My friends’ position was that The Living Desert rescues endangered animals and is therefore a net good. My position was that all decent zoos now claim to provide this service, but their activities are a net drain on resources that could better be allocated to save wildlife by preserving habitat.
For example, The Living Zoo has a pen full of desert bighorn sheep (Ovis canadensis nelson), which are native to the mountains of the Peninsular Range, part of the Transverse Ranges that run east-west here, unlike most mountain ranges in the world, which run north-south. Herds of native desert bighorns live wild in the San Jacinto Mountains, which partly define the Coachella Valley. They are federally endangered, but conservation efforts since the sixties have doubled their numbers in California to about 5,000. (Only about 27,000 individuals in seven states were counted last time surveys appeared in 2018.)
Here’s a desert bighorn at the Lake Mead National Recreation area, courtesy of the National Park Service (Andrew Cattoir photographer):
According to the Living Desert website:
Bighorn sheep are threatened by disease, habitat degradation, care [sic] collisions, and habitat fragmentation due to urban and commercial development. The Living Desert actively supports the national conservation of this species through the leadership of the Species Survival Plan and local conservation efforts through collaborative efforts with local programs.
I don’t doubt any of this, and one might argue that conservation efforts are not a zero-sum game. As the Living Desert claims to be doing, one can fairly assert that a well-intentioned organization (or group of individuals) can pursue protection of a species both by helping preserve habitat and caging and breeding animals as living representatives of the group in case the worst happens and they become extinct in the wild.
The problem arises, in my mind at least, that in practice there are limited resources for conservation at the scale required to protect endangered species—and to protect species that may become endangered one day soon. Furthermore, confining a bunch of animals for their entire lives to serve the greater good feels speciesist to me and makes a convenient excuse for the entertainment that zoos provide their visitors under the guise of education. The bighorn sheep at the zoo, although given rocks to climb, simulating their natural habitat, don’t get to live as nature intended because…why? Well, because we have collectively acted in ways that culminated in the bighorns’ overall endangerment.
Of all threats to natural ecosystems—and they are myriad—habitat destruction is generally considered the most devastating.

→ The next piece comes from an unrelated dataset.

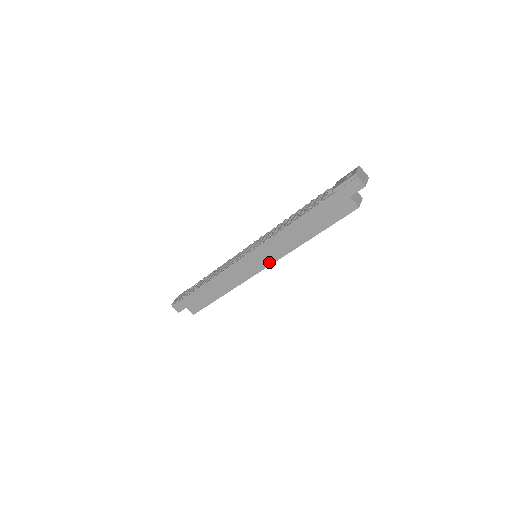
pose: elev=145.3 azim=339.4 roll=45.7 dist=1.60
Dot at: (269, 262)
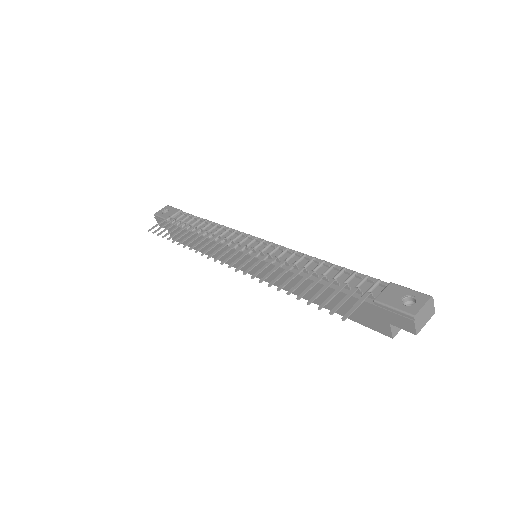
Dot at: occluded
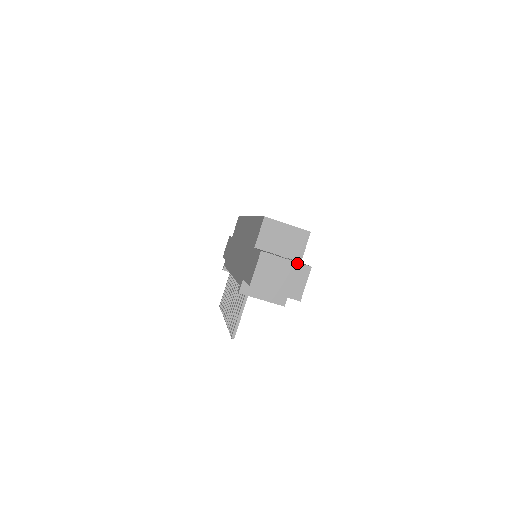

My question is this: What if, instead of building and maintaining zoos, we put all our efforts into restoring and maintaining wildlife habitat? What if, in addition to worrying about the distressed animal we see right in front of us, we took actions to protect the mass of wild things that are harder to see?

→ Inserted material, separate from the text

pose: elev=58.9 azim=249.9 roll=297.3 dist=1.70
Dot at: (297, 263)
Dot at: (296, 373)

People fill social media with stories of saving individual animals from immediate harm, and I would certainly not gainsay these efforts. Yet I have an unsettling feeling that saviors and perpetrators are one in the same most of the time.
The guy cutting loose the pelican entangled in fishing line could easily be a fisherman himself—and if you fish enough, you inevitably lose filament into the environment, endangering wildlife.

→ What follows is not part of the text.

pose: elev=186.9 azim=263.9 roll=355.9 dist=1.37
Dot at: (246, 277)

The woman rescuing a lone bee with a cup of nectar might, at other times, easily be the same person encouraging European honeybees at the expense of native species.
The bird-lover setting out seed may also deploy poison against rodents, thus indirectly sickening and potentially killing raptors and scavenger birds.
The person rescuing a sea creature from plastic pollution most certainly supports the plastic economy at the same time, because that’s how we humans roll.
One can call it hypocrisy, a sin that we all indulge, but it’s more than that. It’s a kind of immediacy bias, whereby we admirably pursue the small act of altruism right in front of us while not so admirably ignoring the much harder work of changing our lifestyle and our society to improve the survival chances of the very creatures we claim we want to protect.
In short, the small, easy action serves as virtue signaling. Meanwhile, we speed through nature’s red lights, and the harder, broader, more meaningful action or set of actions goes neglected.
My proposition is that we are destroying the ecosystems that support life at scale and therefore our efforts must be undertaken at enough scale to meet the moment.
This is the brief of the backyard steward.
Don’t only build a collection of native plants. Renew natural landscapes.
Don’t seek conventional garden beauty. Appreciate natural beauty in your own yard.
Don’t look at your property as an isolated patch. See it as part of a regional tapestry.
Imagine felling an entire forest to make way for a bird bath. That would be absurd, right? Yet, metaphorically speaking, we do something like this all the time.
I’m not arguing that zoos can’t serve the greater good. I am arguing that the greater good exists more meaningfully and critically outside the zoo fence, and we neglect that fact at our peril.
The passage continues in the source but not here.